Aggressive Model Commodity Portfolio

Here is an example of one of our many commodity strategies, and one strategy that tends to improve gains during inflation and recession historically: Aggressive Model Commodity Portfolio.

Each month we apply a number of trend-following patterns to ETFs in the major commodity markets, and producers and commodity-related industries, including grains, meats, softs, precious and industrial metals, energies, indexes, currencies, stock indexes, bonds. A strong trend rating and a high reward/risk pattern leads us to enter with Open Protective Stops and a trend following methodology using trailing stops. We use relative strength, WAMRS, various trend following methodologies, pattern recognition, runaway trend characteristics, support-resistance, and other tools to assess each market and scan for solid reward/risk patterns for rule-based trades.
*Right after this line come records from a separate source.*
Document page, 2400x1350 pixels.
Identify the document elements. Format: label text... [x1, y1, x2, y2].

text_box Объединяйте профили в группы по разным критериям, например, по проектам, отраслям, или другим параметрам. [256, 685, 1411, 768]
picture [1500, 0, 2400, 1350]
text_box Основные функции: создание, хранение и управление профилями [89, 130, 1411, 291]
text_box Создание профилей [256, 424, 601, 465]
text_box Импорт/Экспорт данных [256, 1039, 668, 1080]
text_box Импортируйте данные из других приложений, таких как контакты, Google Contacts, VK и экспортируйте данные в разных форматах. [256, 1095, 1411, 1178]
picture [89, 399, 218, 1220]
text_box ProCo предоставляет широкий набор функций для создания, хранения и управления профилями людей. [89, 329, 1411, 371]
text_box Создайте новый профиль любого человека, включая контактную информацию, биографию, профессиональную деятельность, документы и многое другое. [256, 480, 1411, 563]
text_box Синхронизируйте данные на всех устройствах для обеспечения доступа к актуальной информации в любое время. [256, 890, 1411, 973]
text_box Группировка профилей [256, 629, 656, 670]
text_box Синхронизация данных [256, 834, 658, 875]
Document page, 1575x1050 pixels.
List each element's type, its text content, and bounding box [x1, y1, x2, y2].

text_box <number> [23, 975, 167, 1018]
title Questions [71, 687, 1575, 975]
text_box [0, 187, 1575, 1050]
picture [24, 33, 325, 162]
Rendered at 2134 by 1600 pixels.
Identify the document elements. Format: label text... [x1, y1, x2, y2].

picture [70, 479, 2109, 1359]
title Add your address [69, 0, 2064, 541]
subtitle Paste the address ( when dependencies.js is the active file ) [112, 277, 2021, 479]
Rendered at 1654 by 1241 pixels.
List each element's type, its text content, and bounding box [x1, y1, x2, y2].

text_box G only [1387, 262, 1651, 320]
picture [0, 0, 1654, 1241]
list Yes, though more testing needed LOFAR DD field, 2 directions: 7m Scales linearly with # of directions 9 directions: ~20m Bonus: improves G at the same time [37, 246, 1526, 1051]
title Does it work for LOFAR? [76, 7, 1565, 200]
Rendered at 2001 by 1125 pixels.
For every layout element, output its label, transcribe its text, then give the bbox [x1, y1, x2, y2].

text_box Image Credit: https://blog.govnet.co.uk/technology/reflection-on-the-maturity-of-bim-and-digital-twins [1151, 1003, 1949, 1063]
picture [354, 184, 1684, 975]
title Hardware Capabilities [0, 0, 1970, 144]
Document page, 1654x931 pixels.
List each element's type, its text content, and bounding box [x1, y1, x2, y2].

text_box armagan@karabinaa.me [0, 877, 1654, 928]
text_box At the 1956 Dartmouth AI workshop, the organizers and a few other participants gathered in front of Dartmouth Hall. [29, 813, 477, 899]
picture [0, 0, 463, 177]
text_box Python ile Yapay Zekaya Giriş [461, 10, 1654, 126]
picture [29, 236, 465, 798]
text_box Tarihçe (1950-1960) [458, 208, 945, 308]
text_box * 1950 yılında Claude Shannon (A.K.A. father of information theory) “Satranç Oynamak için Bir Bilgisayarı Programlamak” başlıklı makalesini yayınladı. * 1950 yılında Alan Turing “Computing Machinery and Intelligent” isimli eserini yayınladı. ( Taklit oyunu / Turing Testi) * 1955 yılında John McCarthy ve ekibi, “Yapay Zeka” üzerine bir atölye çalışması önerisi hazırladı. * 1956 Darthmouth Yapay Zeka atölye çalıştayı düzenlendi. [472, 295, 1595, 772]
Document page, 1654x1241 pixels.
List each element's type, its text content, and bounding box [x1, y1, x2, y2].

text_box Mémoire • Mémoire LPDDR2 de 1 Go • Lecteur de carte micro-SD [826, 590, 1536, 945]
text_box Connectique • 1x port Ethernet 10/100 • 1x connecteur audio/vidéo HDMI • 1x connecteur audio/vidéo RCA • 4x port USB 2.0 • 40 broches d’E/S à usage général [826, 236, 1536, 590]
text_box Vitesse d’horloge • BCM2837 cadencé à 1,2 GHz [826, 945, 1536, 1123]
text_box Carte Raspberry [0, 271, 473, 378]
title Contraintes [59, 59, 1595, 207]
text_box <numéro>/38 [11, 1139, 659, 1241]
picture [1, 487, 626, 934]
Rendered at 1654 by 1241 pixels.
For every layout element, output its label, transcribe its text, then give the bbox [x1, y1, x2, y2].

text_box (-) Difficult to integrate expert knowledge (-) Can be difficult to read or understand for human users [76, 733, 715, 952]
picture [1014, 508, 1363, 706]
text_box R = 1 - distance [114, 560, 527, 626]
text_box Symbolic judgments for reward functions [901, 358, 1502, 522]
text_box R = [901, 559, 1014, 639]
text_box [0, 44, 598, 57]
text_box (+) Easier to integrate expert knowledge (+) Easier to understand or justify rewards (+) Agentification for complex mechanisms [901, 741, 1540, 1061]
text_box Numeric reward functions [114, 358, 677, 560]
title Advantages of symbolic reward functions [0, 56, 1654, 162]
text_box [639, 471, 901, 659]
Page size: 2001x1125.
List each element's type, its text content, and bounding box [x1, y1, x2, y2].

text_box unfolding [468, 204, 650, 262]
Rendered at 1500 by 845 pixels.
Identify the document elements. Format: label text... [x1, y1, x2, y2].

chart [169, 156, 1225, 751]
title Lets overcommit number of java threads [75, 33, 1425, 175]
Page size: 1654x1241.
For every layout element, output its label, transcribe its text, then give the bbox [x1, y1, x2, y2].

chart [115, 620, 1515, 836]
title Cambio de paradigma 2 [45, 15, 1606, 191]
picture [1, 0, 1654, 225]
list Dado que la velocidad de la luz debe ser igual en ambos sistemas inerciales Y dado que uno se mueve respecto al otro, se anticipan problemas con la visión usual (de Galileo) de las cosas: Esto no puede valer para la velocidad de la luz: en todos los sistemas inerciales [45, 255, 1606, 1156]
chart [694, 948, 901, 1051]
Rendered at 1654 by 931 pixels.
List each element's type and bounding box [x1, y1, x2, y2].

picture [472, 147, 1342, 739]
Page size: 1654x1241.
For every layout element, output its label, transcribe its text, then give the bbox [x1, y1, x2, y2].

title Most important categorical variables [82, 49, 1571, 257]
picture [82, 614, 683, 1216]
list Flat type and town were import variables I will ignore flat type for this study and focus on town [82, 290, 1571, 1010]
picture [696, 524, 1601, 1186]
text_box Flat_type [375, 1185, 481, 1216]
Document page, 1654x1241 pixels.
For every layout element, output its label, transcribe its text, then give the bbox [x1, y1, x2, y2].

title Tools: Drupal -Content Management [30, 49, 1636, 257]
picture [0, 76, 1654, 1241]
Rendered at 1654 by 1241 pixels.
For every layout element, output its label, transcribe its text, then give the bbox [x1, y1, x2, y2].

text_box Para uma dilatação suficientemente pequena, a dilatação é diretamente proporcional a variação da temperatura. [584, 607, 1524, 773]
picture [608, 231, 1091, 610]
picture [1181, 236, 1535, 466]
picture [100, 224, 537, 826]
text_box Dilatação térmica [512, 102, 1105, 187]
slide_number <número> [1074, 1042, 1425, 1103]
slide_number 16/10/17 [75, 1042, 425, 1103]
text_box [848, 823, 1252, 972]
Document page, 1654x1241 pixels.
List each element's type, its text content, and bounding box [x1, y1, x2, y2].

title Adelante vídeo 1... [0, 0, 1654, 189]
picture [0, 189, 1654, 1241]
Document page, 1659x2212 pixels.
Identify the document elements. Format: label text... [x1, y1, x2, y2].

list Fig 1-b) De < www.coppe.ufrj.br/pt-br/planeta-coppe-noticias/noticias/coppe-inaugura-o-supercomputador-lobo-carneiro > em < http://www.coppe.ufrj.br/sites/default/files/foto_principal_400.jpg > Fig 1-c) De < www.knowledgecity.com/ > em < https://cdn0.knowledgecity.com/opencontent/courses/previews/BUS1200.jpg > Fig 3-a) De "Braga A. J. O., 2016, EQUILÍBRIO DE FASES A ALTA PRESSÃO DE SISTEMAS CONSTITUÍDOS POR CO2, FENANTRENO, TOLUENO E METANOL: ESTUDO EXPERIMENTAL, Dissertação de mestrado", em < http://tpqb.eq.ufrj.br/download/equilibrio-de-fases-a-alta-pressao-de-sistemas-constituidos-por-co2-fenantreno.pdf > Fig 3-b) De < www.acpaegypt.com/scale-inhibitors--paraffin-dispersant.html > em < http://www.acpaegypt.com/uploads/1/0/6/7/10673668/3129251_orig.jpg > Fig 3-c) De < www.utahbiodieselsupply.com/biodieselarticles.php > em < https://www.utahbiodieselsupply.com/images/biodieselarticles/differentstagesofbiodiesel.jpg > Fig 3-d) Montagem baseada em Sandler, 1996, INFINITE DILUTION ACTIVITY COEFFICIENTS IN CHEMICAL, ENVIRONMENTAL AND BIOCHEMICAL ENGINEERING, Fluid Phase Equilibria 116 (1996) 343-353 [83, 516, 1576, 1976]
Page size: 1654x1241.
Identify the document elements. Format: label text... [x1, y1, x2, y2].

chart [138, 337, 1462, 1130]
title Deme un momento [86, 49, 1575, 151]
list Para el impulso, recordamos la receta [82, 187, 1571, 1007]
We have published our model Aggressive Commodity Portfolio for 217 consecutive months in our PSL. The portfolio started with $50,000. We traded our own best long-term commodity trend trades, as well as a diversified portfolio of seasonal trades we have been trading since the early 1980s, is now worth $453,071 at new equity highs and up +0.25% since the last PSL. 2020 had a +13.35% return in our aggressive strategy. 2008-19 and 2021 have shown average gains of around 5%-6%, 2007 and 2021 were slightly up-flat but 2006 gained 7.5%, 2005 gained 4.9%, 2004 up 9%, 2003 up 21.3%, 2002 +19.4%, 2001 +26.6%, 2000 +50.5%, and +40.2% for 1999 (on around a 16% drawdown). Remember that drawdowns around 20% can happen in this portfolio from time to time and must be endured at some point. Nonetheless, we expect continued gains on an annual basis in this model portfolio.

In summary, to create robust portfolios that you can invest with confidence, remember the Three Secrets:

  1. Choose Strategy Allocation instead of Asset Allocation
  2. Invest in at least three (the more the better) Uncorrelated Strategies
  3. Add strategies that show diversification through all Four Economic Seasons.

These Three Secrets help you avoid years like 2022 where everything in your portfolio is a loser!